ACTION ITEM:
The reply has to be a number alone, equal to how many lines in the entries below hold the string "package".

DATASET EXCERPTS:

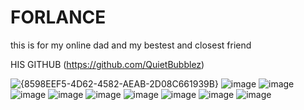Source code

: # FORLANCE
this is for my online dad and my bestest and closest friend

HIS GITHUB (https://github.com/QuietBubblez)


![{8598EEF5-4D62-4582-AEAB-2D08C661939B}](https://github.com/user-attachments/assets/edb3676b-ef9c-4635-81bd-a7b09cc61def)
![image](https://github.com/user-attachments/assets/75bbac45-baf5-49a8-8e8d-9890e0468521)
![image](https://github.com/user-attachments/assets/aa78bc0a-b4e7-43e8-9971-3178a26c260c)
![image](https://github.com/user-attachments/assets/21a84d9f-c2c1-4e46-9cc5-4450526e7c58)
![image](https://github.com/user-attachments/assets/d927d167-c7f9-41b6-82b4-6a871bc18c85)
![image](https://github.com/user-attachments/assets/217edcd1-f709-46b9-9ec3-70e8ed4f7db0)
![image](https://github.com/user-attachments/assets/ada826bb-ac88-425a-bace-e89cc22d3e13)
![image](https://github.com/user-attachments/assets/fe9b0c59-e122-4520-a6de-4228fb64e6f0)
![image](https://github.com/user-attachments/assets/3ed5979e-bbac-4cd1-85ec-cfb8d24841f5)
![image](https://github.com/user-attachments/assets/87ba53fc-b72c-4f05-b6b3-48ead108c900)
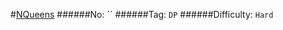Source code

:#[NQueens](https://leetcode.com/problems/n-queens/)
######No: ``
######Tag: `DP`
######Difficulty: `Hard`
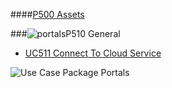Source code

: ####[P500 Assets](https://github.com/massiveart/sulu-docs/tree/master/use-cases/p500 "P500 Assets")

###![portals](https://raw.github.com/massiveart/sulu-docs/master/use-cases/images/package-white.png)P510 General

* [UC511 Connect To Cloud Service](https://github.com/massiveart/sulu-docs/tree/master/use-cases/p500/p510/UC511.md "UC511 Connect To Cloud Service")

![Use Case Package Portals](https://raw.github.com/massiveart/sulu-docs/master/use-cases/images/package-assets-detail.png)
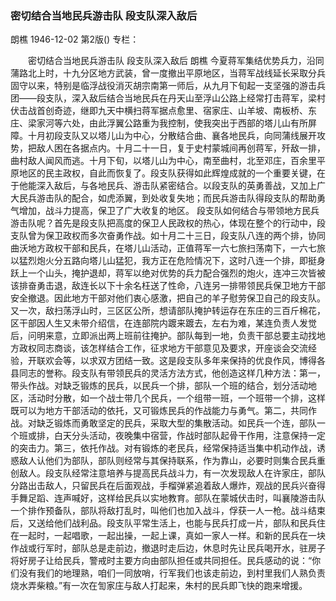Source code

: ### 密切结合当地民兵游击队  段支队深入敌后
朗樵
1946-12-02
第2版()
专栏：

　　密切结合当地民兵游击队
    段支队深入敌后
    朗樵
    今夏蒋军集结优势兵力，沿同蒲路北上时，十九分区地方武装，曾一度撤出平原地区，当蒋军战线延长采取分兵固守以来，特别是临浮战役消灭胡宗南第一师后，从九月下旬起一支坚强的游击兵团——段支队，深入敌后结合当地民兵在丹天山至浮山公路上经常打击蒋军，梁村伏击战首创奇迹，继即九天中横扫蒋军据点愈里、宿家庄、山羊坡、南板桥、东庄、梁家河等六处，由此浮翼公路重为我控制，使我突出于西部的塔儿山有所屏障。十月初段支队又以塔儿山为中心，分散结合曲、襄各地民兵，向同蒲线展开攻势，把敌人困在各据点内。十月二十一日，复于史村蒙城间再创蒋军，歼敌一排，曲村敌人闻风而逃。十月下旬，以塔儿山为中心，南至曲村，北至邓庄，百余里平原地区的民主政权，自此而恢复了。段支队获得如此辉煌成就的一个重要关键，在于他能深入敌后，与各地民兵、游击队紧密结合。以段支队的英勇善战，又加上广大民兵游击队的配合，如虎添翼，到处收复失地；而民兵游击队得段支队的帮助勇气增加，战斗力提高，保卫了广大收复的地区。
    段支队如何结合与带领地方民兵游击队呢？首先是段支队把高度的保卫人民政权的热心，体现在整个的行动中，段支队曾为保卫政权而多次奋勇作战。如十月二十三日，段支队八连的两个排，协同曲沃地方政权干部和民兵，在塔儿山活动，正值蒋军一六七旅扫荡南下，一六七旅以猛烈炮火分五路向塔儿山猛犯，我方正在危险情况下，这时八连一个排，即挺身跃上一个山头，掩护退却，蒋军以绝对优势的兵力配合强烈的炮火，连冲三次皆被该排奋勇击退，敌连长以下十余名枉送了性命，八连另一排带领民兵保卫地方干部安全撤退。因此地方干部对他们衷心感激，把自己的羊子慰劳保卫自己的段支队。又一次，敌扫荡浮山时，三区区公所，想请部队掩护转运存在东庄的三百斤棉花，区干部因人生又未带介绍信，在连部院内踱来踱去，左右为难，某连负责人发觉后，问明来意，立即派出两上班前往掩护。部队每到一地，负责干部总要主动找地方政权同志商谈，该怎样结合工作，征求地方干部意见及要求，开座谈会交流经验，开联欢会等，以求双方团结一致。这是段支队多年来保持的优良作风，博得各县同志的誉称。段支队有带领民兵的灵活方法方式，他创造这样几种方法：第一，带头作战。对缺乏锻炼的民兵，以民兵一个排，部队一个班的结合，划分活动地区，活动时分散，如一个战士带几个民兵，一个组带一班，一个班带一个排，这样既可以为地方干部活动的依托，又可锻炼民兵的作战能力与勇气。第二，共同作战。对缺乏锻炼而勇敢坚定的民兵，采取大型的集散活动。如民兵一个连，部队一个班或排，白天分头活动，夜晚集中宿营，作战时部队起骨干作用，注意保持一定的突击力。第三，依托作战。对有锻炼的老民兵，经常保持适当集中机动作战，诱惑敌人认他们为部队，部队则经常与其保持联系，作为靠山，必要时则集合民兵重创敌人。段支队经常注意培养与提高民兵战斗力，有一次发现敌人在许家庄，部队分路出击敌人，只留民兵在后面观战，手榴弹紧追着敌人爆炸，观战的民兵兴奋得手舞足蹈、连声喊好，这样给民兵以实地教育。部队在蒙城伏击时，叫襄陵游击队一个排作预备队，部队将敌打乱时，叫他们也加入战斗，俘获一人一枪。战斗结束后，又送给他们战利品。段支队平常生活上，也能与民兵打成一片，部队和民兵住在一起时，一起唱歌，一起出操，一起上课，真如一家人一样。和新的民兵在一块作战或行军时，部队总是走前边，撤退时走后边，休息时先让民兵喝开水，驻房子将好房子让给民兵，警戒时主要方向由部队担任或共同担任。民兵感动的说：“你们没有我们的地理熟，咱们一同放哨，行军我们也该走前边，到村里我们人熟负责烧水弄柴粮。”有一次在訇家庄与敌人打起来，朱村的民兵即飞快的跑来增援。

...

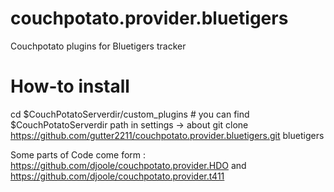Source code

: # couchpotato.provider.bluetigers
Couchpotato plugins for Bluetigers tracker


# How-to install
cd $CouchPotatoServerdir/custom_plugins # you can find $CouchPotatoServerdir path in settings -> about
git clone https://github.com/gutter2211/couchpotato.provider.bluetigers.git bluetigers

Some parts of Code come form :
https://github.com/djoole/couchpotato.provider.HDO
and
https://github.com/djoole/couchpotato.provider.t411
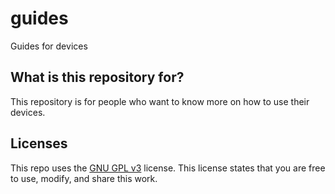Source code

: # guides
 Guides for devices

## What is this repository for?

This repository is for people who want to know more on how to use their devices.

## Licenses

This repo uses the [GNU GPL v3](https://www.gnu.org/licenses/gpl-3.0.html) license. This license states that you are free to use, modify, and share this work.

EXPECTED ANSWER:
2